• To do:
Transcribe the following entries word for word. End with the line where "Map reading. Read" appears.

(Data records)
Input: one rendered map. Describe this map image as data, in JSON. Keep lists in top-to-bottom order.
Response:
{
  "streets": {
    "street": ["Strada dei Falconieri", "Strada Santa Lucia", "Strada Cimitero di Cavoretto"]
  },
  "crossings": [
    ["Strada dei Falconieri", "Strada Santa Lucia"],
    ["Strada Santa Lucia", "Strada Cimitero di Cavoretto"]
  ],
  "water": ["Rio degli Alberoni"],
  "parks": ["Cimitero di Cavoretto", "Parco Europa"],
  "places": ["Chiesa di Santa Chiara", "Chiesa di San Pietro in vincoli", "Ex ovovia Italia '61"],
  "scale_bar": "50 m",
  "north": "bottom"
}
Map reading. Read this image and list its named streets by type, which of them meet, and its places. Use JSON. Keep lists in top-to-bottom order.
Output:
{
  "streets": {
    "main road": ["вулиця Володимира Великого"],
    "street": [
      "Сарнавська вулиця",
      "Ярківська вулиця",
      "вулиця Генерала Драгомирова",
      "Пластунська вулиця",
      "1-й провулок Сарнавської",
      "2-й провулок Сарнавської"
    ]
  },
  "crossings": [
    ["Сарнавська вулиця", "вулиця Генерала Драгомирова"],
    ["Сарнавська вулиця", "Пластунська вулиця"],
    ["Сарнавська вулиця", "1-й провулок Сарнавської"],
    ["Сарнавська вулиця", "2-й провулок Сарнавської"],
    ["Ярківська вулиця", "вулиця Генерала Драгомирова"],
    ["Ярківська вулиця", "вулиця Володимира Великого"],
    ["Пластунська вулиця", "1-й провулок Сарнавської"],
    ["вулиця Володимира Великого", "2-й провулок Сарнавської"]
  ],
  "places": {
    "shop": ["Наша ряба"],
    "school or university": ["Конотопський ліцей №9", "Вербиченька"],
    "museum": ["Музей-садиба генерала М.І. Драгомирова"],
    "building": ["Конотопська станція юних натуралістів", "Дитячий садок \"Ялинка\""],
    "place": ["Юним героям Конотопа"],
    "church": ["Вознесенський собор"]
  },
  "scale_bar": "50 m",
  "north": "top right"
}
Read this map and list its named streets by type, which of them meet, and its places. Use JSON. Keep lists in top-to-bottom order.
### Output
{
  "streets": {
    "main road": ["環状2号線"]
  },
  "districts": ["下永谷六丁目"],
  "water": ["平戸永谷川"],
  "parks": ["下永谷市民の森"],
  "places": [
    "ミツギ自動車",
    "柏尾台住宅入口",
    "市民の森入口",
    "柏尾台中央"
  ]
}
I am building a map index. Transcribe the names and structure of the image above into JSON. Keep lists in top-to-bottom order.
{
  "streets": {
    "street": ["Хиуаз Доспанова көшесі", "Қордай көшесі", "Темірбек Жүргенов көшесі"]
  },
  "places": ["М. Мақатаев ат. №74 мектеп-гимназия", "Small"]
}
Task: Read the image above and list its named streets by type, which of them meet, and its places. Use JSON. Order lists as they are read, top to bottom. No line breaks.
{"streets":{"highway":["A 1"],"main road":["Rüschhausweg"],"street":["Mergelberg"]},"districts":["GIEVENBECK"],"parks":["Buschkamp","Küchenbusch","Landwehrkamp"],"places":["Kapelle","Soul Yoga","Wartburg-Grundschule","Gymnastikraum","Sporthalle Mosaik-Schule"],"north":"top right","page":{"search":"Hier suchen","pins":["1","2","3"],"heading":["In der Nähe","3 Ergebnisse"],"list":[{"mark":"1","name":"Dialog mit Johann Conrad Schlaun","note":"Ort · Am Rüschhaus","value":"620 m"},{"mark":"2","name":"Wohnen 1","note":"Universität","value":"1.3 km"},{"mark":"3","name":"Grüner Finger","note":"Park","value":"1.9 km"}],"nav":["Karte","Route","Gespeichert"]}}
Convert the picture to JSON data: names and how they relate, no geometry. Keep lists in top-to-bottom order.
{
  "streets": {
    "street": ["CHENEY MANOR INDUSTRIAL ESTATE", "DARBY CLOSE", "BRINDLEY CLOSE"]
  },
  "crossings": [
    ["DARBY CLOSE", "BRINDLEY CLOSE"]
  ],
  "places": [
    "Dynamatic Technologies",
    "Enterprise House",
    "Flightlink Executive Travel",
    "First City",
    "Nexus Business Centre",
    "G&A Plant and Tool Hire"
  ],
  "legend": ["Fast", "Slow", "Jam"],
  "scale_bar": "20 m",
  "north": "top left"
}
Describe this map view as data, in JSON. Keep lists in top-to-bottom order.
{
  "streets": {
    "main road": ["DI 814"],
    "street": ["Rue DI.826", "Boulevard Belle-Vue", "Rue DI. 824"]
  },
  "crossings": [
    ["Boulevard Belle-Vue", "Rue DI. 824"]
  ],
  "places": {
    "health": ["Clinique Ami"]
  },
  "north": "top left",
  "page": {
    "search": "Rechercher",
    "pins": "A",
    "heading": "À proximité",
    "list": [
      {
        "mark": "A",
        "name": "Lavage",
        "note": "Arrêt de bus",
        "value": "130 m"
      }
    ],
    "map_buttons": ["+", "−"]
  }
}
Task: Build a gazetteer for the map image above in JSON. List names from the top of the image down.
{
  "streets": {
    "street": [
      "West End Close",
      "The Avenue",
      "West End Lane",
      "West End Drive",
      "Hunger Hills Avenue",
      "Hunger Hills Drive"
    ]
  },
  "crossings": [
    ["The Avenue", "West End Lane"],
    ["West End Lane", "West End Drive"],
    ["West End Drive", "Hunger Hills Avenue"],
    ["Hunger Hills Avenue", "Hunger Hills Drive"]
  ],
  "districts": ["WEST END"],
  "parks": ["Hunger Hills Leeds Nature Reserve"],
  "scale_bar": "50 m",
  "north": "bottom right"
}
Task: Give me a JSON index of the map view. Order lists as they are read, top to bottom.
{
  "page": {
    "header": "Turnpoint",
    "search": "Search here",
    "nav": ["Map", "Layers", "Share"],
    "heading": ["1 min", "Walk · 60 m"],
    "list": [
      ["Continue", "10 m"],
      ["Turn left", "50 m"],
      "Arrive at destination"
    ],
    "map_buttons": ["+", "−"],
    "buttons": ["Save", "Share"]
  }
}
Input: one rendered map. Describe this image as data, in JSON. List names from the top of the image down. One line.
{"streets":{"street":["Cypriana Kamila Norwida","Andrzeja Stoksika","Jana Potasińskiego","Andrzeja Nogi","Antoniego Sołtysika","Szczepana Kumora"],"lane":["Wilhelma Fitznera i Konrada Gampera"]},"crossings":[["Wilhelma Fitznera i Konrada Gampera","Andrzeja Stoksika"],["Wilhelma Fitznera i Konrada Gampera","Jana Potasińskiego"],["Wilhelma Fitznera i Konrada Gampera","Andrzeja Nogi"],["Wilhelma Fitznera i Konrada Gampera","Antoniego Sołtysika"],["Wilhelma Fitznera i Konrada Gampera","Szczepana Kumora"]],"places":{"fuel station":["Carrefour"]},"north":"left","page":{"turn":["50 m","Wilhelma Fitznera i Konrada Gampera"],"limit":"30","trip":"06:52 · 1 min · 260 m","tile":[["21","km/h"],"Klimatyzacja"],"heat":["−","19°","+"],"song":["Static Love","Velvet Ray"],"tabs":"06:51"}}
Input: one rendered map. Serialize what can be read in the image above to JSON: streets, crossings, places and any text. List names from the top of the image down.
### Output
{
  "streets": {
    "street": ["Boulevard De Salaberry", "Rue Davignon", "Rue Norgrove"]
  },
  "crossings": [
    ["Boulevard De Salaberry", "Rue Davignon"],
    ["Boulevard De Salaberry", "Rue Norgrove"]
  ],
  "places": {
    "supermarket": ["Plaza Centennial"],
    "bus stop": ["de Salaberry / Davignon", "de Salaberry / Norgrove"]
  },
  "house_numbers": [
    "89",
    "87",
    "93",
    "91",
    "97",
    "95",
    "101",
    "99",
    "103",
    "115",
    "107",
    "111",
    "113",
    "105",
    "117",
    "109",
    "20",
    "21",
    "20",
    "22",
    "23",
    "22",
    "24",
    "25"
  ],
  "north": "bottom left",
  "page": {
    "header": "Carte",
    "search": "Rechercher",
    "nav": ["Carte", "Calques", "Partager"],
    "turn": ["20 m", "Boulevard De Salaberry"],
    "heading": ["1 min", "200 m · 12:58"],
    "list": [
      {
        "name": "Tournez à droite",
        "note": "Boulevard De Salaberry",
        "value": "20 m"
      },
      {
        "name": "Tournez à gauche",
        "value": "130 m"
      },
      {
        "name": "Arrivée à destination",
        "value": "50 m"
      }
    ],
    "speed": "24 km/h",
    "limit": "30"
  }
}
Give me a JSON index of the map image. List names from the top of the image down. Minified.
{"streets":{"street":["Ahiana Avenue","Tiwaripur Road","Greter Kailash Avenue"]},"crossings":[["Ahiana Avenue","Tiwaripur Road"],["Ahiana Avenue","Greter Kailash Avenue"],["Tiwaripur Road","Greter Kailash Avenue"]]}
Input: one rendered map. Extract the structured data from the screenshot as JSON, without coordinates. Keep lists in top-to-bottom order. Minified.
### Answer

• Output below:
Input: one rendered map. Describe this map image as data, in JSON. Keep lists in top-to-bottom order.
Response:
{
  "streets": {
    "street": ["Strada dei Falconieri", "Strada Santa Lucia", "Strada Cimitero di Cavoretto"]
  },
  "crossings": [
    ["Strada dei Falconieri", "Strada Santa Lucia"],
    ["Strada Santa Lucia", "Strada Cimitero di Cavoretto"]
  ],
  "water": ["Rio degli Alberoni"],
  "parks": ["Cimitero di Cavoretto", "Parco Europa"],
  "places": ["Chiesa di Santa Chiara", "Chiesa di San Pietro in vincoli", "Ex ovovia Italia '61"],
  "scale_bar": "50 m",
  "north": "bottom"
}
Map reading. Read this image and list its named streets by type, which of them meet, and its places. Use JSON. Keep lists in top-to-bottom order.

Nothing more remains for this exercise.